The below is an excerpt from Echoes of Their Footsteps Volume I by Kathleen Hegarty Thorne. Researched by Patrick Flanagan.
A turning point in the War of Independence came on 22 May 1920 when Major-General Hugh Tudor was appointed “Police Advisor” for Ireland.
In the future, the “police were to be a military force under the command of soldiers.” The soon-to-come Auxiliaries “were police in name but military in fact” (“Window on the Past,” Irish Press, 22 May 1965, p. 10).
Hereafter, Tudor was a marked man. The IRA believed that Tudor was behind the atrocities of the Black and Tans. They made an unsuccessful attempt to assassinate him in Ireland.
Even after the Irish wars were over, Tudor lived the life of self-imposed exile.
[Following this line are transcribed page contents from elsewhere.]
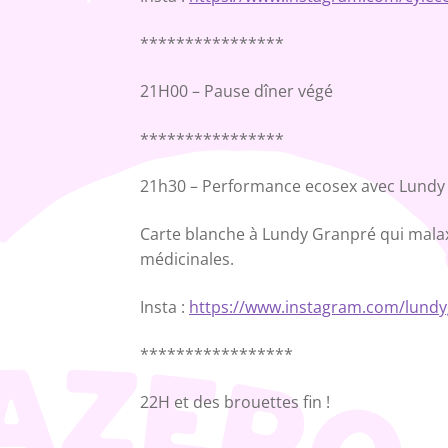
****************
21H00 – Pause dîner végé
****************
21h30 – Performance ecosex avec Lund
Carte blanche à Lundy Granpré qui malax
médicinales.
Insta :
https://www.instagram.com/lund
*****************
22H et des brouettes fin !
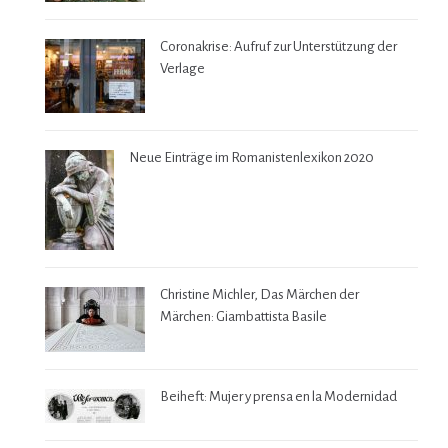
Coronakrise: Aufruf zur Unterstützung der
Verlage
Neue Einträge im Romanistenlexikon 2020
Christine Michler, Das Märchen der
Märchen: Giambattista Basile
Beiheft: Mujer y prensa en la Modernidad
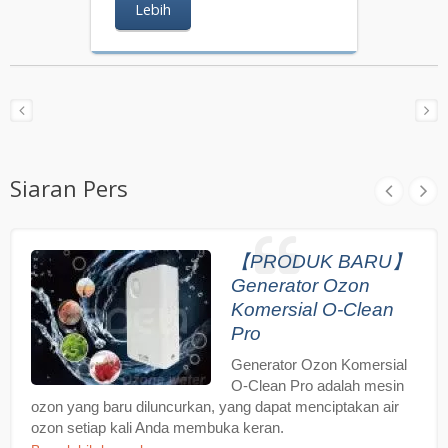
Lebih
Siaran Pers
【PRODUK BARU】
Generator Ozon
Komersial O-Clean
Pro
Generator Ozon Komersial
O-Clean Pro adalah mesin
ozon yang baru diluncurkan, yang dapat menciptakan air
ozon setiap kali Anda membuka keran.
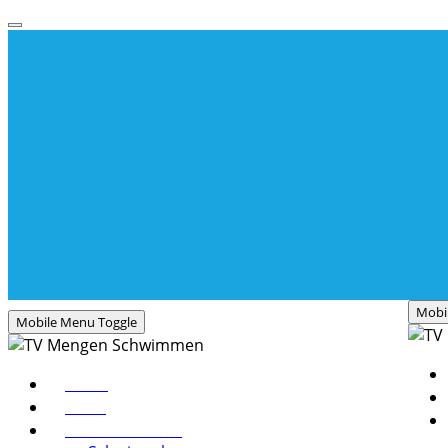
Mobi
Mobile Menu Toggle
Home
News
Schwimmschule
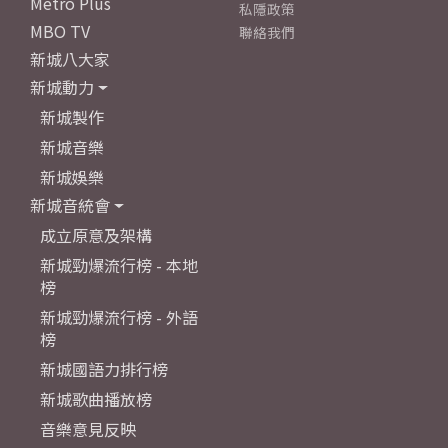
Metro Plus
私隱政策
MBO TV
聯絡我們
新城八大家
新城動力
新城製作
新城音樂
新城娛樂
新城音統會
成立原意及架構
新城勁爆流行榜 - 本地
榜
新城勁爆流行榜 - 外語
榜
新城國語力排行榜
新城歌曲播放榜
音樂意見反映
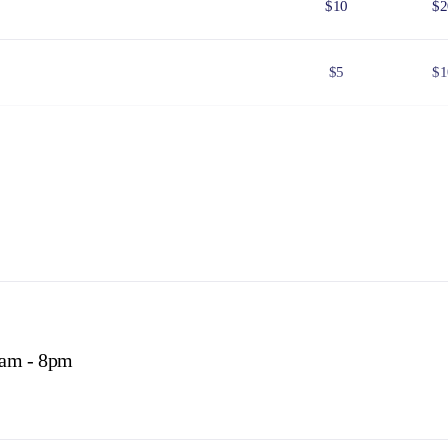
$10
$2
$5
$1
$25
$5
$8
$1
 Government issued Seniors Card, Pensioner Concession Card or
don't need a visitor pass but may be asked to show proof o
s online
or find out more about
passes & permits in th
5am - 8pm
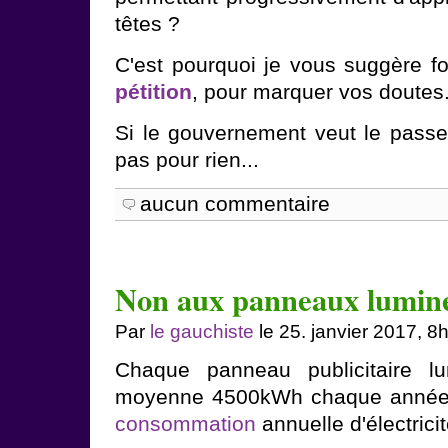
têtes ?
C'est pourquoi je vous suggère f
pétition
, pour marquer vos doutes
Si le gouvernement veut le passer
pas pour rien...
aucun commentaire
Non aux panneaux lumin
Par
le gauchiste
le 25. janvier 2017, 8
Chaque panneau publicitaire 
moyenne 4500kWh chaque année. 
consommation
annuelle d'électricit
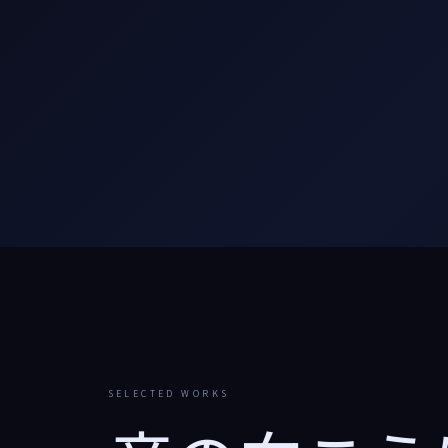
SELECTED WORKS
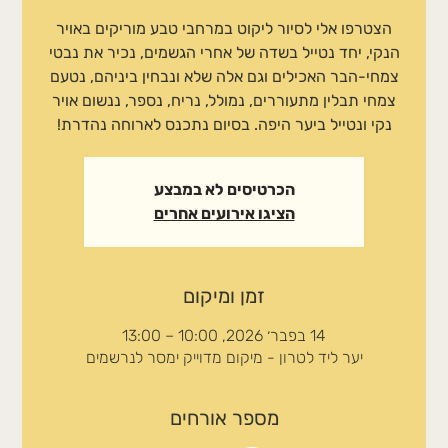
הצטרפו אלי לסיור ליקוט במרחבי טבע מוריקים באויר
הנקי, יחד נטייל בשדה של אחרי הגשמים, נכיר את נבטי
צמחי-הבר האכילים וגם אלה שלא ונבחין ביניהם, נטעם
צמחי תבלין מתעוררים, נמולל, נריח, נספר, ננשום אויר
נקי ונטייל ביער היפה. בסיום נתכנס לארוחה נהדרת!
הכרטיסים לא במבצע
הציגו אירועים אחרים
זמן ומיקום
14 בפבר׳ 2026, 10:00 – 13:00
יער ליד לטרון - מיקום מדוייק ימסר לנרשמים
מספר אורחים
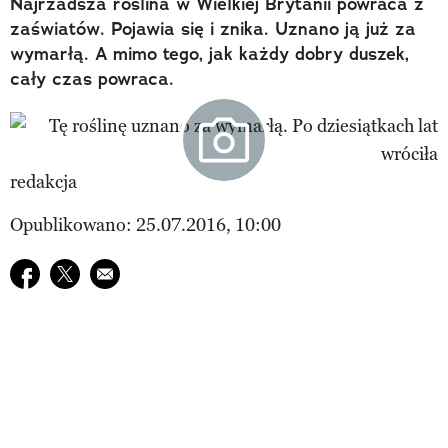
Najrzadsza roślina w Wielkiej Brytanii powraca z
zaświatów. Pojawia się i znika. Uznano ją już za
wymarłą. A mimo tego, jak każdy dobry duszek,
cały czas powraca.
redakcja
Opublikowano: 25.07.2016, 10:00
Udostępnij na facebook
Udostępnij na twitter
E-mail do przyjaciela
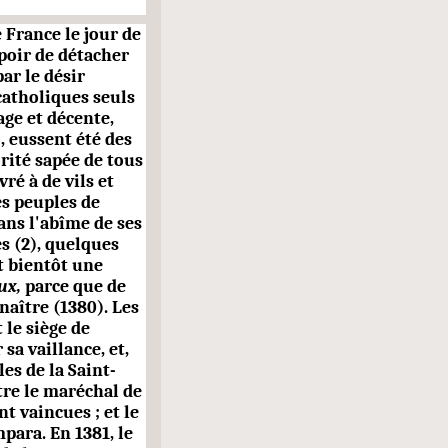
 France le jour de
poir de détacher
ar le désir
catholiques seuls
ge et décente,
 eussent été des
rité sapée de tous
vré à de vils et
es peuples de
ans l'abîme de ses
s (2), quelques
t bientôt une
ux,
parce que de
naître (1380). Les
le siège de
sa vaillance, et,
es de la Saint-
re le maréchal de
t vaincues ; et le
mpara. En 1381, le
He settled in Newfoundland (he had commanded the Newfoundland regiment in World War I), where he posed as a fish buyer. He was shunned by the prominent members of the community and blackballed by the golf club set. He walked around with brass knuckles, always toting a gun.
Living without his family, he survived a life of wariness and unusual non-celebrity for a decorated British General.
Local rumour claimed that an IRA hit squad was sent to the town of St. John’s but was talked out of carrying out its mission by the local priest, who personally had no use for Tudor and wouldn’t even shake his hand. Tudor died in 1965. (“The English General Behind the Black and Tans,” Irish Independent, 14 January 2012, p. 94).